“It’s all dark up here.” Groby tapped his finger against his temple. “But it’s no mystery. It’s happened to me before. Drink a little too much ale, ’an you can’t remember a thing of what occurred the next day.” He chuckled, but then quickly grew somber.
“Your wife was taking reading lessons from Mr. Otis, and I’ve been told you ordered her to stop, but she continued against your will. Were you jealous of Mr. Otis?”
“Jealous? Not of that whippersnapper, I weren’t.”
“So why did you order your wife to stop the lessons? Was it because of money?”
Groby ran a hand through his shaggy black mane. “It weren’t Otis who had me raging. It were Collins.”
“Collins?” The hairs on the back of Nate’s neck stood on end.
“Aye. She’d take her lessons with Otis an’ then she’d meet up with Collins after. It weren’t too long ’afore she stopped the reading and only went out to meet Collins.”
“How do you know that?”
He hung his head. “I had Trent follow her. He owes me some money, so…”
“And did you confront her about Collins?”
“Nay, I did not.”
“Why not?” Nate asked, but he already knew the answer. Groby loved his wife and confronting her would mean facing a reality that was easier to ignore. Nate had behaved similarly when he’d been betrothed to Helen. “So, when Rupert taunted you about being a cuckold, you became enraged. And you don’t remember what you did after that?”
“It’s all dark, like I said.”
“So, it’s possible that in your intoxicated rage, you attacked and killed Otis.”
Groby stood. His bulky frame took up a large portion of the small cell, making him look like a caged bear. He turned to face Nate and gripped the cell bars with his large, meaty hands.
“I know I look like someone who can crush a man with his fists, but it’s not me nature to act so. I’ve been a butcher for well-nigh thirty years ’an I know how to kill. But I’m no black-hearted murderer. I don’t take pleasure in death like some do. I take care to cause as little pain as possible to the animals an’ treat them well when they’re alive. I don’t abide by cruelty.”
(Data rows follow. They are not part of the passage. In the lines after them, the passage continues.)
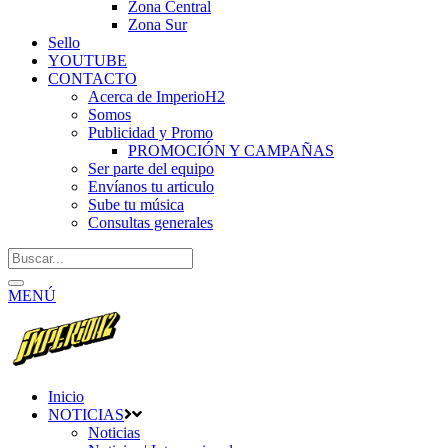
Zona Central
Zona Sur
Sello
YOUTUBE
CONTACTO
Acerca de ImperioH2
Somos
Publicidad y Promo
PROMOCIÓN Y CAMPAÑAS
Ser parte del equipo
Envíanos tu articulo
Sube tu música
Consultas generales
MENÚ
Inicio
NOTICIAS
Noticias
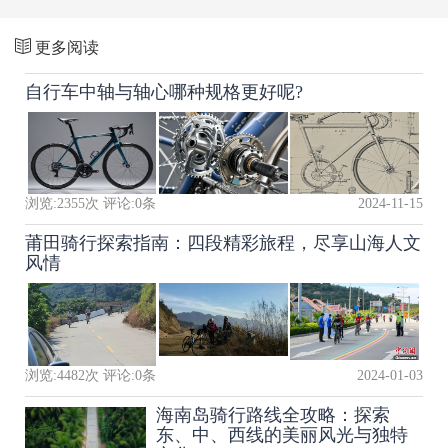
更多阅读
自行车中轴与轴心哪种规格更好呢?
浏览:
2355
次 评论:
0
条
2024-11-15
莆田骑行探索指南：四段精彩旅程，尽享山海人文
风情
浏览:
4482
次 评论:
0
条
2024-01-03
海南岛骑行路线全攻略：探索
东、中、西线的美丽风光与独特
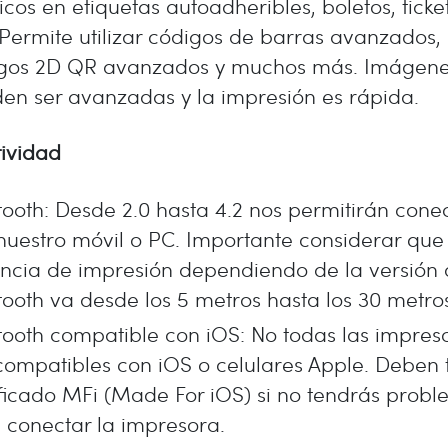
cos en etiquetas autoadheribles, boletos, ticket
 Permite utilizar códigos de barras avanzados,
gos 2D QR avanzados y muchos más. Imágen
en ser avanzadas y la impresión es rápida.
ividad
tooth: Desde 2.0 hasta 4.2 nos permitirán cone
nuestro móvil o PC. Importante considerar que
ancia de impresión dependiendo de la versión
tooth va desde los 5 metros hasta los 30 metro
tooth compatible con iOS: No todas las impres
compatibles con iOS o celulares Apple. Deben 
ificado MFi (Made For iOS) si no tendrás prob
 conectar la impresora.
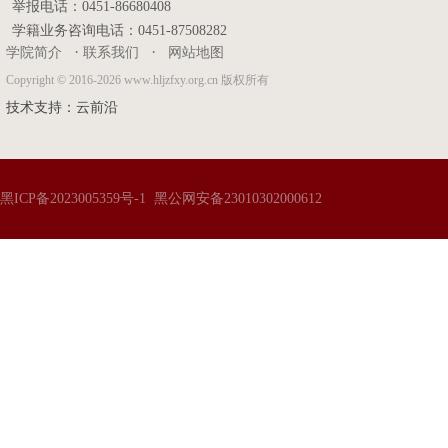
举报电话：0451-86680408
学籍业务咨询电话：0451-87508282
·
·
学院简介
联系我们
网站地图
Copyright © 2016-2026 www.hljzfxy.org.cn 版权所有
技术支持：
云前沿
黑ICP备2023005359号-1
黑公网安备23010302000612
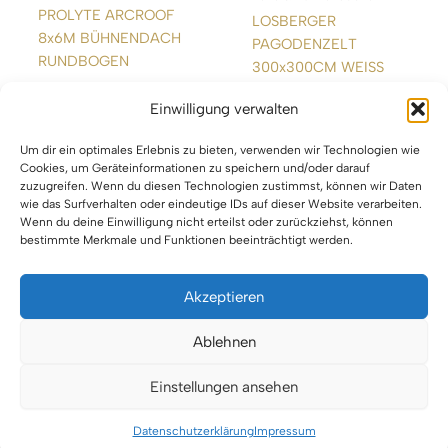
PROLYTE ARCROOF
LOSBERGER
8x6M BÜHNENDACH
PAGODENZELT
RUNDBOGEN
300x300CM WEISS
Einwilligung verwalten
WEITERLESEN
WEITERLESEN
Um dir ein optimales Erlebnis zu bieten, verwenden wir Technologien wie
Cookies, um Geräteinformationen zu speichern und/oder darauf
zuzugreifen. Wenn du diesen Technologien zustimmst, können wir Daten
wie das Surfverhalten oder eindeutige IDs auf dieser Website verarbeiten.
Wenn du deine Einwilligung nicht erteilst oder zurückziehst, können
bestimmte Merkmale und Funktionen beeinträchtigt werden.
Akzeptieren
Impressum
Ablehnen
Datenschutz
Einstellungen ansehen
Urheberrecht © 2026 VTBW Veranstaltungstechnik BW
Datenschutzerklärung
Impressum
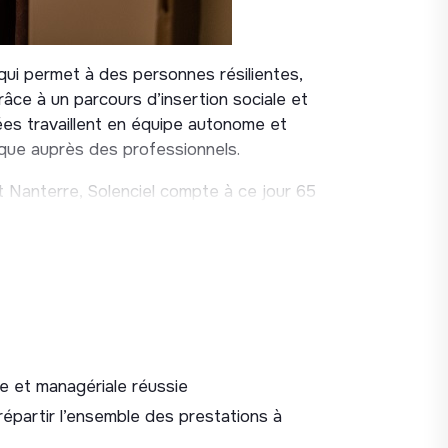
 qui permet à des personnes résilientes,
grâce à un parcours d’insertion sociale et
es travaillent en équipe autonome et
que auprès des professionnels.
 Nanterre, Solenciel compte à ce jour 65
port et encadrement.
l’activité économique de l’antenne de
a restauration collective, avec un objectif
s les 12 prochains mois.
e et managériale réussie
illère en insertion sociale et
épartir l’ensemble des prestations à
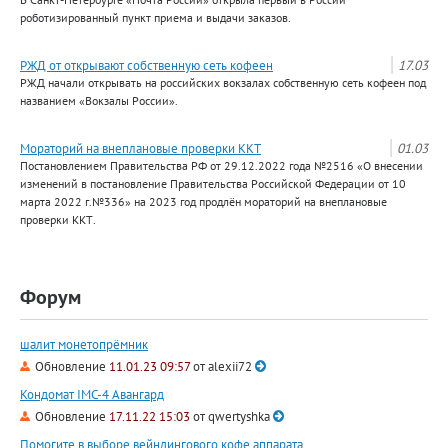
роботизированный пункт приема и выдачи заказов.
РЖД от открывают собственную сеть кофеен
17.03
РЖД начали открывать на российских вокзалах собственную сеть кофеен под
названием «Вокзалы России».
Мораторий на внеплановые проверки ККТ
01.03
Постановлением Правительства РФ от 29.12.2022 года №2516 «О внесении
изменений в постановление Правительства Российской Федерации от 10
марта 2022 г.№336» на 2023 год продлён мораторий на внеплановые
проверки ККТ.
Форум
шалит монетопрёмник
Обновление
11.01.23 09:57
от
alexii72
Кондомат IMC-4 Авангард
Обновление
17.11.22 15:03
от
qwertyshka
Помогите в выборе вейндингового кофе аппарата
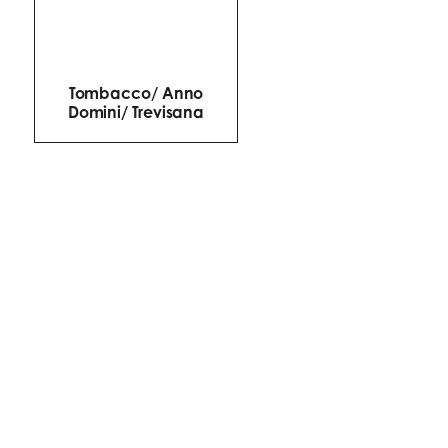
Tombacco/ Anno
Domini/ Trevisana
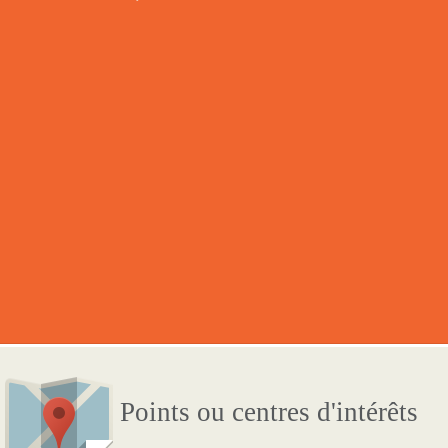
Points ou centres d'intérêts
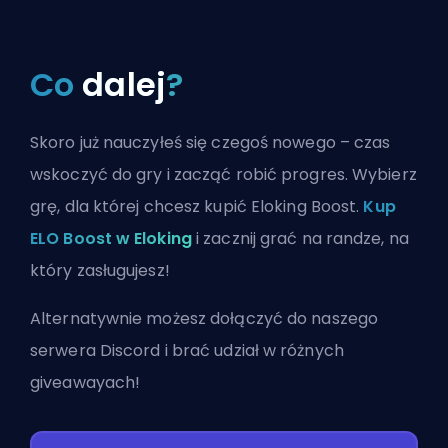
Co
dalej
?
Skoro już nauczyłeś się czegoś nowego – czas
wskoczyć do gry i zacząć robić progres. Wybierz
grę, dla której chcesz kupić Eloking Boost.
Kup
ELO Boost w Eloking
i zacznij grać na randze, na
który zasługujesz!
Alternatywnie możesz
dołączyć do naszego
serwera Discord
i brać udział w różnych
giveawayach!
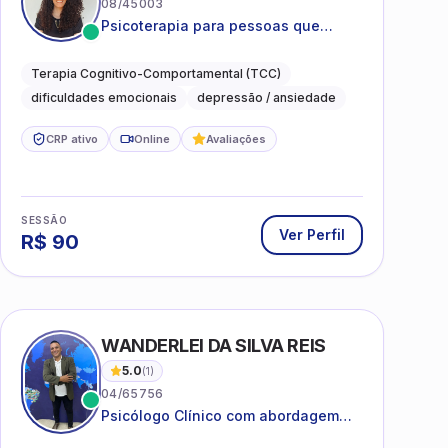
08/45003
Psicoterapia para pessoas que
desejam compreender as emoções e
lidar com as dificuldades do dia a
Terapia Cognitivo-Comportamental (TCC)
dia
dificuldades emocionais
depressão / ansiedade
CRP ativo
Online
Avaliações
SESSÃO
Ver Perfil
R$
90
WANDERLEI DA SILVA REIS
5.0
(
1
)
04/65756
Psicólogo Clínico com abordagem
TCC, especializado em saúde mental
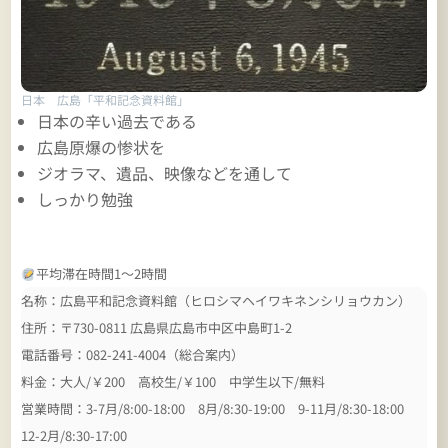
日本 広島「平和記念資料館」
日本の辛い過去である
広島原爆の惨状を
ジオラマ、遺品、映像などを通して
しっかり勉強
平均滞在時間1～2時間
名称：広島平和記念資料館（ヒロシマヘイワキネンシリョウカン）
住所：〒730-0811 広島県広島市中区中島町1-2
電話番号：082-241-4004（総合案内）
料金：大人/￥200 高校生/￥100 中学生以下/無料
営業時間：3-7月/8:00-18:00 8月/8:30-19:00 9-11月/8:30-18:00
12-2月/8:30-17:00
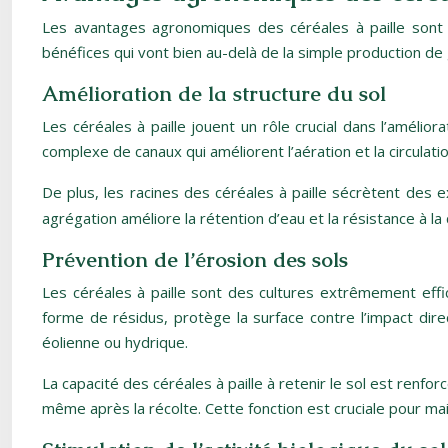
Les avantages agronomiques des céréales à paille sont n
bénéfices qui vont bien au-delà de la simple production de g
Amélioration de la structure du sol
Les céréales à paille jouent un rôle crucial dans l’améli
complexe de canaux qui améliorent l’aération et la circulat
De plus, les racines des céréales à paille sécrètent de
agrégation améliore la rétention d’eau et la résistance à l
Prévention de l’érosion des sols
Les céréales à paille sont des cultures extrêmement effic
forme de résidus, protège la surface contre l’impact dire
éolienne ou hydrique.
La capacité des céréales à paille à retenir le sol est renfo
même après la récolte. Cette fonction est cruciale pour main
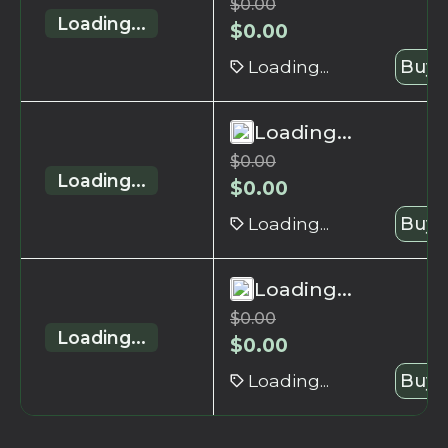
$
0.00
Loading...
$
0.00
Loading...
Buy 
Loading...
$
0.00
Loading...
$
0.00
Loading...
Buy 
Loading...
$
0.00
Loading...
$
0.00
Loading...
Buy 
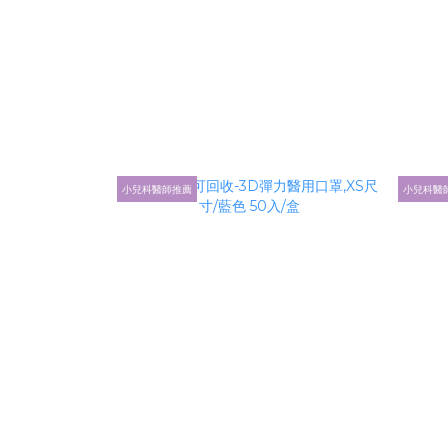
小兒科醫師推薦
小兒科醫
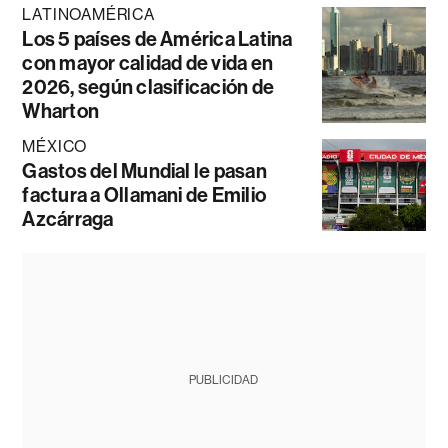
LATINOAMÉRICA
Los 5 países de América Latina
con mayor calidad de vida en
2026, según clasificación de
Wharton
MÉXICO
Gastos del Mundial le pasan
factura a Ollamani de Emilio
Azcárraga
PUBLICIDAD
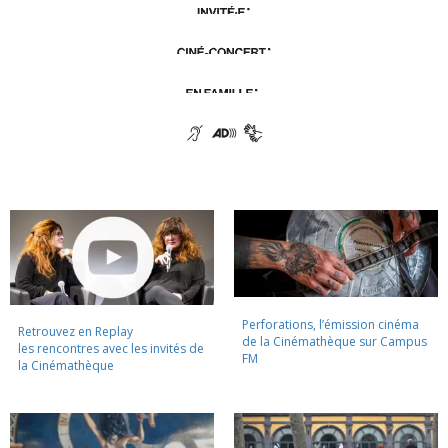
Perforations, l’émission cinéma
Retrouvez en Replay
de la Cinémathèque sur Campus
les rencontres avec les invités de
FM
la Cinémathèque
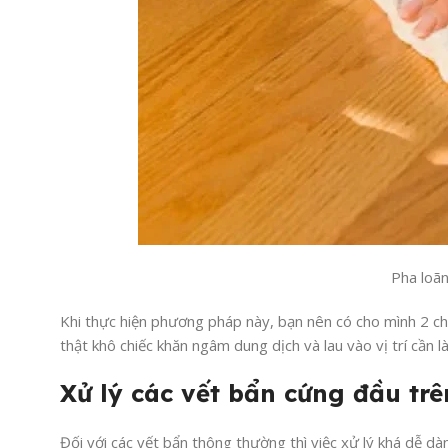
Pha loãn
Khi thực hiện phương pháp này, bạn nên có cho mình 2 chi
thật khô chiếc khăn ngâm dung dịch và lau vào vị trí cần
Xử lý các vết bẩn cứng đầu tr
Đối với các vết bẩn thông thường thì việc xử lý khá dễ dà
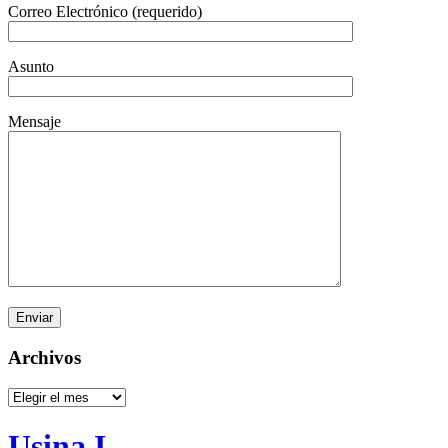
Correo Electrónico (requerido)
Asunto
Mensaje
Archivos
Archivos
Usina I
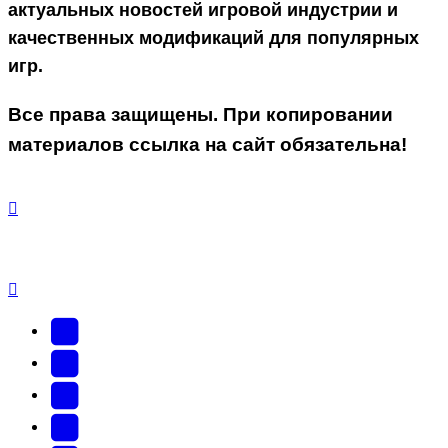
актуальных новостей игровой индустрии и
качественных модификаций для популярных
игр.
Все права защищены. При копировании
материалов ссылка на сайт обязательна!
YouTube
(Откроется
В
в
Контакте
Facebook
новой
(Откроется
(Откроется
Одноклассники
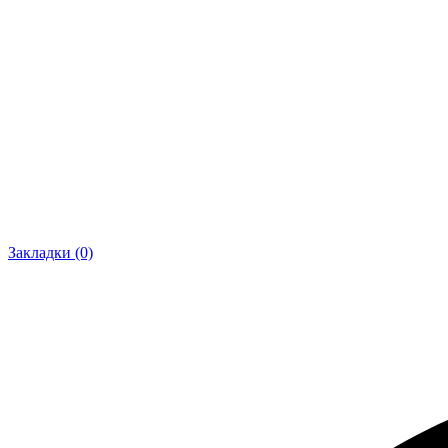
Закладки (0)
Nate’s gaze fell on the butcher’s beefy hands that gripped the cell bars and the clumps of dried blood under his fingernails. Then he looked up at the man’s face. He was gruff-looking, that was for certain, but his soft brown eyes told a different story. They pleaded with Nate to believe him.
“I’m a God-fearing Christian, Mr. Squires, an’ I wouldn’t condemn myself to an eternity of torment or curse my children with a murderer for a father. If I hang, my wife’s and children’s good names hang with me. I love my family. I’d not do anything to hurt them.”
Nate believed the man. But that didn’t discount the fact that Grobymay have acted out of character if he’d been in a blind, intoxicated rage of which he had no memory. “Aside from Collins, do you have any enemies? Any person who might want to frame you for this murder?” Nate asked.
Mr. Groby shrugged. “A few men who owe me money, and they’ve been a little troublesome.”
“Owe you money?”
“Aye, I loaned them some at a modest interest.”
“When you say modest…” Nate’s heartbeat accelerated. Debt and the threat of debtors’ prison were a strong motive for framing a man.
“Two percent. I’m not practicing usury.”
“How many people?” Nate asked.
“Five or six,” Groby said.
“You mean you don’t know exactly?”
“It’s six, but Wilson finished repaying his debt just last week. So, only five now.”
“Have any of the remaining five had any trouble repaying you?”
“Morris, Hornby, and Trent have given me some trouble for a few months now. Sometimes, I let them pay me in with chickens, pigs, or even labor.”